"Unrecht tut selten gut"
Lausanne-18 Uhr: Jedes der sechs Bandenmitglieder war pünktlich eingetroffen. Ich wartete, bis jeder sein Inventar auf Vollständigkeit überprüft hatte und sich an den runden Tisch setzte. Beim Eingang wurden provisorisch alle Handys eingesammelt.
„Jungs, das ist unsere letzte Aufgabe, bevor wir von der Bildfläche verschwinden. Wir müssen nur den verdammten Geldtransporter, dessen Fahrer einer unserer Brüder ist, stoppen und entladen. Allerdings müssen wir ihn auf der Stelle beiseiteschaffen - wenn nicht, wird er uns ziemlich sicher für eine x-beliebige Summe und eine Identität im Zeugenschutzprogramm verpfeifen. Nenad; Dan und Mago, ihr nehmt den Van. Ihr seid für die Entladung zuständig, während ich, Konsti und Max den SUV nehmen und euch den Rücken freihalten.“
Ich spürte eine gewisse Anspannung trotz der ganzen Rauschmittel, die wir konsumiert hatten. Vielleicht hatte die Anspannung mit unserer Vorgehensweise zu tun. Immerhin arbeiteten wir immer nach demselben Schema.
„Chef, wir sind gleich da“, warnte mich Konsti. „Mago, zeig, was du kannst“, rief ich in das Funkgerät.
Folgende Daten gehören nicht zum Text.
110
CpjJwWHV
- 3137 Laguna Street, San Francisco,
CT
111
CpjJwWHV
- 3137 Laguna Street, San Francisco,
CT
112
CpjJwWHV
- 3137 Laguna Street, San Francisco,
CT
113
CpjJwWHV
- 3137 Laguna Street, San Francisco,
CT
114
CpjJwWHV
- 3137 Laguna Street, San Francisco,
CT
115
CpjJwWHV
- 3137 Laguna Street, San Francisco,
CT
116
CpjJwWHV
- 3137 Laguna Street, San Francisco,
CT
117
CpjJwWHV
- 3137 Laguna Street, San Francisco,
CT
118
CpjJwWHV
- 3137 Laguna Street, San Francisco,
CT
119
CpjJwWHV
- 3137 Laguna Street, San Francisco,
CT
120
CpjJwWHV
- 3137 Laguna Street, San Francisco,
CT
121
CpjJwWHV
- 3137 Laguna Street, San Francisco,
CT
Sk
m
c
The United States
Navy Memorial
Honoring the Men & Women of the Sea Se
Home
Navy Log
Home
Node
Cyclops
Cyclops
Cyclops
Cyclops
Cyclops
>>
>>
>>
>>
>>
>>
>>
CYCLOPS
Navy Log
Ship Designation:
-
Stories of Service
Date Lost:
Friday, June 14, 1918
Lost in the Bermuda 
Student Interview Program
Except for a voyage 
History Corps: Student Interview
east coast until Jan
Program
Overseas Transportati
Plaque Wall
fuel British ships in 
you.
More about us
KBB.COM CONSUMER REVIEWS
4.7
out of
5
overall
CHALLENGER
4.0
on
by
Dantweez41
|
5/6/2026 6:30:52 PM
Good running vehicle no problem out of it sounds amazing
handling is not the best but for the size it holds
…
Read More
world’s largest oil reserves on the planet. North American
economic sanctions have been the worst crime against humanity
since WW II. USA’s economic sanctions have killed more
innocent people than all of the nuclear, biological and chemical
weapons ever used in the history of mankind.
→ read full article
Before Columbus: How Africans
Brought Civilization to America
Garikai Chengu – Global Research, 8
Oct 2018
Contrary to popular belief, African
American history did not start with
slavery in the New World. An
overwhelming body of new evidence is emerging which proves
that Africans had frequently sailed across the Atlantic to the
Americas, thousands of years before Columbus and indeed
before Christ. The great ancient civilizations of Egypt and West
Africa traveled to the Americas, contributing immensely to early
Beinahe synchron setzten wir unsere Masken auf und entsicherten die illegal gekauften Maschinengewehre. Ehe ich ausgesprochen hatte, blinkten die Bremslichter des schwarzen Geldtransporters. „Raus, Raus, Raus“, befahl ich. Konsti und Max scannten die Umgebung, während ich den Fahrer aus dem Wagen zerrte. Warte mal, wo war der Beifahrer? Und wer war das verdammt noch mal? Wo war Jones, der die heutige Schicht antreten sollte? „Wo sind die Sche*ß Schlüssel?“, brüllte ich ihn an.
Er leistete nicht mal ansatzweise Widerstand. Einerseits konnte ihm das versicherte Geld egal sein, wenn man seinen Netto-Lohn betrachtete. Andererseits würde er sowieso sterben. Ich nahm die Schlüssel sowie die Überprüfungskarte ab und überreichte sie Nenad.
Als ich die mit Schalldämpfern ausgerüstete Pistole aus meiner Cargo-Hose zückte, begann der Fahrer höhnisch zu lachen. „Ich hoffe, du weißt, dass du heute nicht bei lebendigem Leib davonkommst!“, sagte er. „Solltest du nicht dein Abschiedsgebet rezitieren? Du bist ziemlich mutig für einen (fast) toten Mann, nicht wahr?“, antwortete ich zurück und rammte ihm die Pistolen gegen seine Nase. Doch ich fühlte einen Knoten im Magen, als ich die Sirenen näherkommen hörte. „Vergiss nicht die Taschen zu kontrollieren“, gab der Fahrer selbstbewusst von sich. Was hatte er vor? Versuchte er mich unsicher zu machen, oder hatten all die kleinen Missgeschicke doch etwas zu bedeuten. „Chef, wir müssen jetzt los. Beeil dich“, unterbrach Nenad meine Gedanken.
Ich verpasste ihm eine Kugel und rannte zum SUV, eher wir mit quietschenden Reifen davonsausten. Die Erleichterung war jedem Einzelnen anzumerken - außer mir. Ich öffnete eine der Taschen und griff hinein, doch darin befanden sich nicht die erhofften grünen Banknoten. Stattdessen fischte ich einen Zettel mit „Man kann nicht zweimal in denselben Fluss steigen“.